Exercise passage:

Stalin's Doctors' Plot and the Fate of Soviet Jewry
Instructor: Jonathan Brent
3 sessions, Wednesdays
Tuition: $250
YIVO members: $175
In these three classes, we will discuss the origins and development of Stalin's last great criminal enterprise: the culmination of his so-called postwar Anti-Cosmopolitan/Anti-Semitic Campaign in The Doctors' Plot of 1953, which ended only with his death on March 5 of that year. We will examine Stalin's anti-Semitism, the conditions of Soviet leadership in the wake of WW II and victory over Germany, his declining health, the role of the onset of the Cold War and the establishment of the State of Israel in 1948. The course will address many myths and clichés that grew up around The Doctors' Plot. We examine top secret KGB (MGB) documents and others from the Central Committee and Stalin's archive, including the medical report on his death which in the eyes of reliable medical specialists in the U.S. suggests he may have been poisoned.
Books to purchase:
Stalin's Last Crime, Jonathan Brent & Vladimir Naumov, HarperCollins
Stalin's Secret Pogrom, Joshua Rubinstein & Vladimir Naumov, Yale University Press
Learn more about the Doctor’s Plot in the YIVO Encyclopedia of Jews in Eastern Europe.
Jonathan Brent is the Executive Director of The YIVO Institute for Jewish Research in New York City. From 1991 to 2009 he was Editorial Director and Associate Director of Yale Press. He is the founder of the world acclaimed Annals of Communism series, which he established at Yale Press in 1991. Brent is the co-author of Stalin’s Last Crime: The Plot Against the Jewish Doctors, 1948-1953 (Harper-Collins, 2003) and Inside the Stalin Archives (Atlas Books, 2008). He is now working on a biography of the Soviet-Jewish writer Isaac Babel. Brent teaches history and literature at Bard College.

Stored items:

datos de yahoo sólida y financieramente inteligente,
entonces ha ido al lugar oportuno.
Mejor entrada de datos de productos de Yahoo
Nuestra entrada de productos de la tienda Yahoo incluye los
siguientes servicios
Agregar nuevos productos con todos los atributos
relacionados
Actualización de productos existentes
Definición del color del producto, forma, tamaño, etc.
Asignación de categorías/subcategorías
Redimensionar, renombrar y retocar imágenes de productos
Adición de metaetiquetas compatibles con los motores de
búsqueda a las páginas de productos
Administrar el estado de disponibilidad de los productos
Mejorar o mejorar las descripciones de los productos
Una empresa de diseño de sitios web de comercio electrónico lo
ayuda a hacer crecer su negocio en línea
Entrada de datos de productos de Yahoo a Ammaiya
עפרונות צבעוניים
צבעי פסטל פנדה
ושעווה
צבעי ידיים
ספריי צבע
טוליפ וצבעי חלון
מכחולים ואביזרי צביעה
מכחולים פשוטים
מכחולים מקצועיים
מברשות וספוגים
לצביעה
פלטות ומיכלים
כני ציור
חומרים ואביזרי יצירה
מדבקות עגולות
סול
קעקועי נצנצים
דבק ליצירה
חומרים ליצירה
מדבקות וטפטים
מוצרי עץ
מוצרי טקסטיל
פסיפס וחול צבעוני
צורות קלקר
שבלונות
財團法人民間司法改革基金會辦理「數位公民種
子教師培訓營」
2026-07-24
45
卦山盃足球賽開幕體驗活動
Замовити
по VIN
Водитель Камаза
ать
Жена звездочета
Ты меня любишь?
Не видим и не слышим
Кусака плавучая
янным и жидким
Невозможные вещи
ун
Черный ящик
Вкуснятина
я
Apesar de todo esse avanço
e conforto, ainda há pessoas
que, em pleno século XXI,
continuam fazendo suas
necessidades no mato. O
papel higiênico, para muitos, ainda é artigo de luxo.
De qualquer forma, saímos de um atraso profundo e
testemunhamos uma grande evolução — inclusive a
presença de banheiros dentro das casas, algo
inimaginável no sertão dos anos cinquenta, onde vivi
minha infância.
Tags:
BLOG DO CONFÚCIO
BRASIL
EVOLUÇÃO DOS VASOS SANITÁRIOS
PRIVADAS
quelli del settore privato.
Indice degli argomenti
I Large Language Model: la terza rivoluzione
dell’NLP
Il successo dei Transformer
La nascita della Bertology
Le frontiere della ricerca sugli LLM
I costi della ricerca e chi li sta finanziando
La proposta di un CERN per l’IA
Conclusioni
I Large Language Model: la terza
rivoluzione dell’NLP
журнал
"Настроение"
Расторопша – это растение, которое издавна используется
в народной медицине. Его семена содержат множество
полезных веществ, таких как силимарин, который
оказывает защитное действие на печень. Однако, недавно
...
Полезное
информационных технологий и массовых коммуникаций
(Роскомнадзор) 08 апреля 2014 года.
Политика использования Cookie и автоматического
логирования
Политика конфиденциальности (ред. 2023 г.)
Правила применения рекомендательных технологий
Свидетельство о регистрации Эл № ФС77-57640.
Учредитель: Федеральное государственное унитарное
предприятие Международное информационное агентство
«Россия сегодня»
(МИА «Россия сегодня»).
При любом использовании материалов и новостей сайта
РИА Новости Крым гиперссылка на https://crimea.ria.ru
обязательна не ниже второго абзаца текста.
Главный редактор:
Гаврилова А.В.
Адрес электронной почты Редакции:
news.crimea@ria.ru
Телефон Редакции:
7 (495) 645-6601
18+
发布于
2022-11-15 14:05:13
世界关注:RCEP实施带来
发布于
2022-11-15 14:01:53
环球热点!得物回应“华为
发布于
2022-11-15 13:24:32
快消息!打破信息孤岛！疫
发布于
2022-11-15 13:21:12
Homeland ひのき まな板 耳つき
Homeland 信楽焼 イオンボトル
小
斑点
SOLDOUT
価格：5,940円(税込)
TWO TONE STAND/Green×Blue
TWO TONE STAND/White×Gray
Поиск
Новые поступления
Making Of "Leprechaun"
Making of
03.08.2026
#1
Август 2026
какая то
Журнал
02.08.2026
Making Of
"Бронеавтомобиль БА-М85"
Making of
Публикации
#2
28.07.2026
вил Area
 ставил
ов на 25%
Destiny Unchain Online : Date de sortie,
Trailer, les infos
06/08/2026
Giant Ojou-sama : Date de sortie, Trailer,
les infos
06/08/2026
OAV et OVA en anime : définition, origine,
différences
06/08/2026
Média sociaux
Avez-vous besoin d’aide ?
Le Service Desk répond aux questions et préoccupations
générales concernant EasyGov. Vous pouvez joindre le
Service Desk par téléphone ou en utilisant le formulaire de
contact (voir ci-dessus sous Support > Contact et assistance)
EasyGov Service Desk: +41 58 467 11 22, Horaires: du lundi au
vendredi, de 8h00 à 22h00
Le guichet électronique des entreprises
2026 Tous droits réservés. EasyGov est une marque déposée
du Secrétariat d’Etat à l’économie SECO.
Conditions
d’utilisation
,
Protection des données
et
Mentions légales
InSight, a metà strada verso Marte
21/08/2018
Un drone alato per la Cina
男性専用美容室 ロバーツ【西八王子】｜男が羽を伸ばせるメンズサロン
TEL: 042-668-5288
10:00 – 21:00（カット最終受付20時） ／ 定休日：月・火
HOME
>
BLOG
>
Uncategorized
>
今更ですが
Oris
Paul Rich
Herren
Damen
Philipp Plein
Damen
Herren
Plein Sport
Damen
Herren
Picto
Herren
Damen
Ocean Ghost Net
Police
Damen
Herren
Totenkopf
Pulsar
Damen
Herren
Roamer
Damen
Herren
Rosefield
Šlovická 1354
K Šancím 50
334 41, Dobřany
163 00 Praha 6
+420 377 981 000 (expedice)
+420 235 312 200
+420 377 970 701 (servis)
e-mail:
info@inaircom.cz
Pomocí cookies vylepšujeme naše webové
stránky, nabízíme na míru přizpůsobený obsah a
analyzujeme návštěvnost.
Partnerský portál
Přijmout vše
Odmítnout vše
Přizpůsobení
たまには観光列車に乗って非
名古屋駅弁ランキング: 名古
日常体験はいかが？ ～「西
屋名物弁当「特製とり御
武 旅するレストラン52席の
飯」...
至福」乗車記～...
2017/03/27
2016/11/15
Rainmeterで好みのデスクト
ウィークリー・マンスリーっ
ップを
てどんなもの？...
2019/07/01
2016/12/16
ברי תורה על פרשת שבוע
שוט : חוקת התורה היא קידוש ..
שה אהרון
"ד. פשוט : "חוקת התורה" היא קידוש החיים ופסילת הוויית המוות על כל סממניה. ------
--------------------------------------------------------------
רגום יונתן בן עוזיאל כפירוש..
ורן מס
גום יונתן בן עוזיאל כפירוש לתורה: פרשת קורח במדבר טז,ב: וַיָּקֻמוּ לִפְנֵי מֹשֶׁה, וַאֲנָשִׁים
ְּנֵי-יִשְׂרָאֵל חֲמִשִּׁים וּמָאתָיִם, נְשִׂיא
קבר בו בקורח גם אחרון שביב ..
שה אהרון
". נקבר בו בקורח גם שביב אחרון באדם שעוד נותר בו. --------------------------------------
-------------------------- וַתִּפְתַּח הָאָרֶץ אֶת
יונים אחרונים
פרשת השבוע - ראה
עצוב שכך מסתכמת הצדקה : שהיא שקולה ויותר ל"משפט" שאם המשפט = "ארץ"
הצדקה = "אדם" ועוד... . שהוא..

Explore the material:
A. In the course description, list each subject named in the sentence that begins "We will examine Stalin's anti-Semitism."
B. Return the part of the course description that opens with the words containing "Jonathan Brent is" and closes with "at Bard College.".
C. According to the course description, in what year did Jonathan Brent establish the Annals of Communism series at Yale Press?

Replies:
A.
Stalin's anti-Semitism
the conditions of Soviet leadership in the wake of WW II and victory over Germany
his declining health
the role of the onset of the Cold War
the establishment of the State of Israel in 1948

B.
Jonathan Brent is the Executive Director of The YIVO Institute for Jewish Research in New York City. From 1991 to 2009 he was Editorial Director and Associate Director of Yale Press. He is the founder of the world acclaimed Annals of Communism series, which he established at Yale Press in 1991. Brent is the co-author of Stalin’s Last Crime: The Plot Against the Jewish Doctors, 1948-1953 (Harper-Collins, 2003) and Inside the Stalin Archives (Atlas Books, 2008). He is now working on a biography of the Soviet-Jewish writer Isaac Babel. Brent teaches history and literature at Bard College.

C. 1991